名古屋から名鉄特急で「新岐阜」まで行き、そこで単線のワンマンカーに乗り換えて「新関駅」の手前「小屋名」で降りる。

 




	ここには「岐阜百年公園」というのもあって、園内に「岐阜県立博物館」がある。何でこんな所に、と思いながら帰りに寄
	ってみようと思っていたが、遺跡まで30分近く歩き、帰りはもうグロッキー気味だったので今回はパスした。資料に寄れ
	ばこの駅から徒歩15分とあったので来てみる気になったのだが、とても15分では着かない。タクシーを探したが、それ
	も在るような場所ではなかった。

 



小屋名駅から長良川の方向へ歩き、千疋大橋を渡り長良川左岸を上流へ歩く。橋を渡りきった所に遺跡公園への案内がある。

 


	橋から遺跡公園までは7.8分だが、公園の手前に大きな採石場かセメント工場のような施設かあって、ダンプやトラック
	がしきりに通るので埃がすごい。







遺跡は長良川に面している。川から食料を選るには最適なように思えるのだが、木の実や森の動物はあまりなさそうだ。



 




	<塚原遺跡公園>

	場所: 関市千疋 1777-1。国道156号線小屋名交差点から西へ、千疋大橋を渡り長良川左岸を上流へ。交通機関の場合、名
	鉄で名古屋から1時間半弱。園内に遺跡展示館(TEL: 0575-28-5955)があり、この遺跡から出土した土器や石器などが展示
	されている。園内には縄文時代の建物跡に復元建物が建ち、古墳時代後期の古墳が復元してある。資料館で貰った説明書によ
	れば、縄文早期の土器・石器は発見されたが、住居跡は発見されていないそうなので、人々はキャンプ生活を送っていたとな
	っている。
	縄文中期になって竪穴式住居跡が発見される。その跡に建物が復元してあるが、この復元建物はちょっと近代的すぎるような
	印象を受ける。縄文早期にここまでの建物がほんとに建っていただろうかという気もする。

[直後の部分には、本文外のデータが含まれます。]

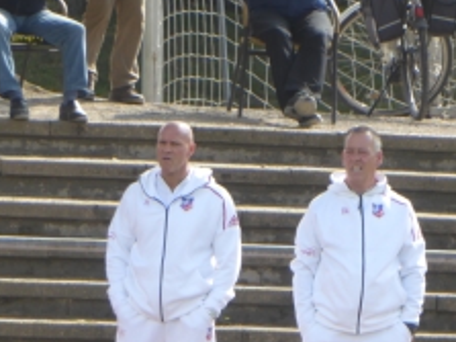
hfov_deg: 1.4
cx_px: 278
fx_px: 19130
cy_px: 236
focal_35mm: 1453
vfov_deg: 1.0
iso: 100
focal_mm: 129
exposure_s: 1/125
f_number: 6.4
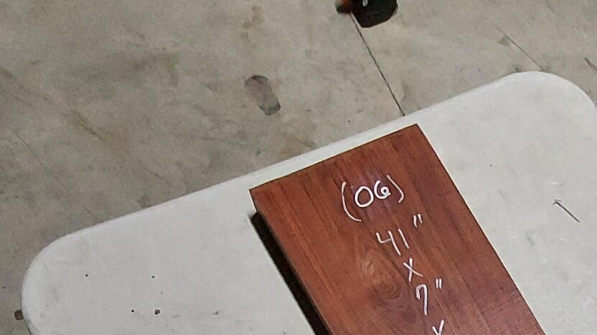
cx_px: 518
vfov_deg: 22.1
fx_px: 554
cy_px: 589
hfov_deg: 51.2
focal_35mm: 35
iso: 200
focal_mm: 1.42
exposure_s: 1/60
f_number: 2.2
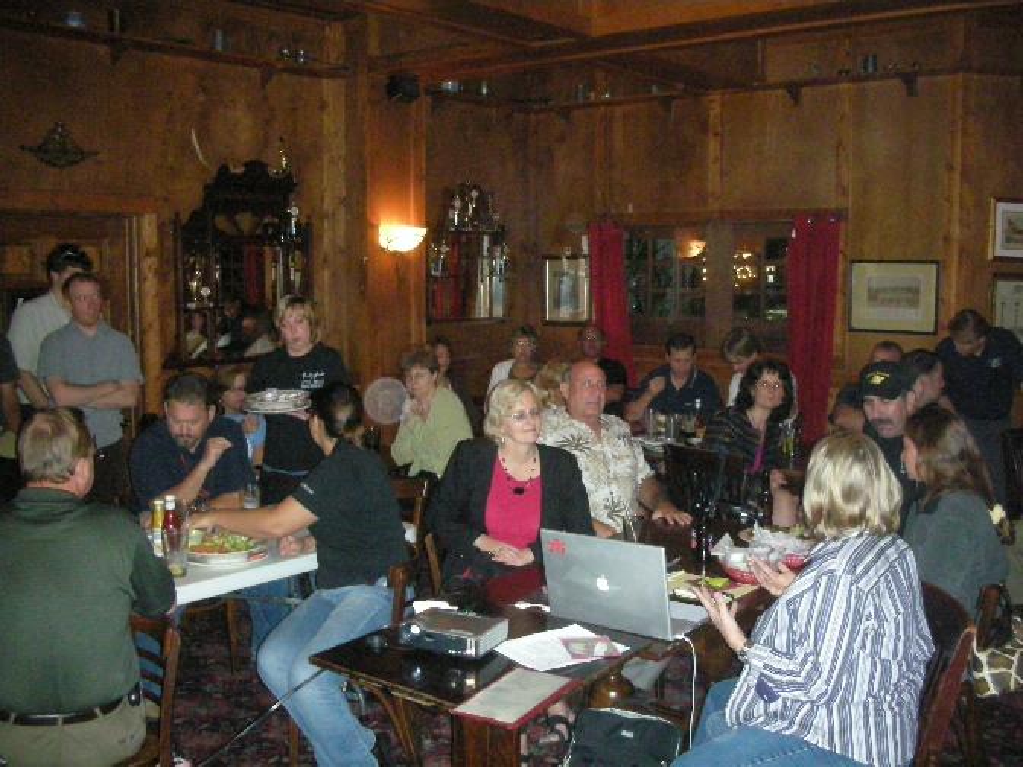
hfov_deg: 52.6
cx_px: 512
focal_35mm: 35
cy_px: 384
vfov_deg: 40.7
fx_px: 1034
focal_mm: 5.8
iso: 628
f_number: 2.8
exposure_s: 1/60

	塚原遺跡が最初に発掘されたのは、昭和29年(1954)である。この発掘では縄文中期の竪穴住居跡が一軒発見された。続い
	て昭和36年(1961)の古墳分布調査で、37基の古墳が確認された。昭和62年(1987)、遺跡全体の3分の2にあたる約
	5,000平方メートルの発掘調査が行われ、遺跡の全体像がほぼ判明した。調査の終了した翌年から平成3年(1991)度に
	かけて遺跡公園として整備され、現在一般公開されている。公園内の展示館には、この遺跡から出土した土器や石器などが展
	示されており、この遺跡の概要を学ぶことが出来る。また展示館では、縄文土器づくりや、古代人の米づくり、木の実拾いや
	赤米の穂摘み、もみすりと木の実の製粉、赤米ご飯と木の実クッキー作り、野焼きなどを開催し、近在の小学生たちやその家
	族に古代生活を体験させている。

 









 

 




	最初にここを訪れたのは縄文早期の人々である。発掘された屋外炉や土器・石器などから、頻繁に縄文人たちがこの地を訪
	れていたのは間違いないが、果たして狩の途中のキャンプ地だったのか、或いは何らかの住居をこしらえて定住に近い生活
	を送っていたのかは不明である。資料では、簡単な小屋を作り一時的なキャンプ生活の場だったと考えられているようだ。
	それから2500年の時が流れる。

	次ぎにここへやってくるのは縄文中期(紀元前3000ー2000年前)の縄文人である。中期の遺跡として、20−25
	人ほどの縄文人が暮らす4軒の竪穴住居が発見されている。これが中期の「むら」の始まり。この「むら」は、短期間で消
	滅し、その後本格的な「むら」が作られ、ほぼ3世代にわたって住んだようだ。ここにはその時の数軒の掘立柱住居、蒸焼
	場・土器捨場などが復元されている。常時30人ぐらいで生活していたようである。広場の中央にある竪穴住居はひときわ
	大きく特別な住居のようで、長老の住居や何か特別な用途用の住居ではないかと想像されている。そしてまた2500年が
	流れる。





 





 



 

 




	古墳時代後期になり、ここには「古墳」だけが作られる。むらの跡はない。周囲からもこの古墳を作った人々の生活痕跡は
	発見されていないようである。副葬品から見て、古墳時代後期(6世紀の中ごろから7世紀の終わりまで)、約120年間
	にわたってこれらの古墳は序序につくられていったようだ。玄室は、南側に入り口のある横穴式石室が大半で、入り口に石
	を積んで開け閉めができるようになっているものが多い。有力者の墓として何代にもわたって用いられたようだ。





 

 

 

上右の岩は、それぞれ石室の上に被さっていた岩だそうだ。






	これらの小石群は向かいの長良川から持ってきたものだろうか。石室ばかりでなく古墳全面に葺石が施されている。今まで
	見てきた古墳の中では、ちょっと変わった古墳である。ここの古墳は、全てが積石による古墳だ。

 





上が展示館。二階が入り口である。下は展示館の入り口から見た遺跡公園。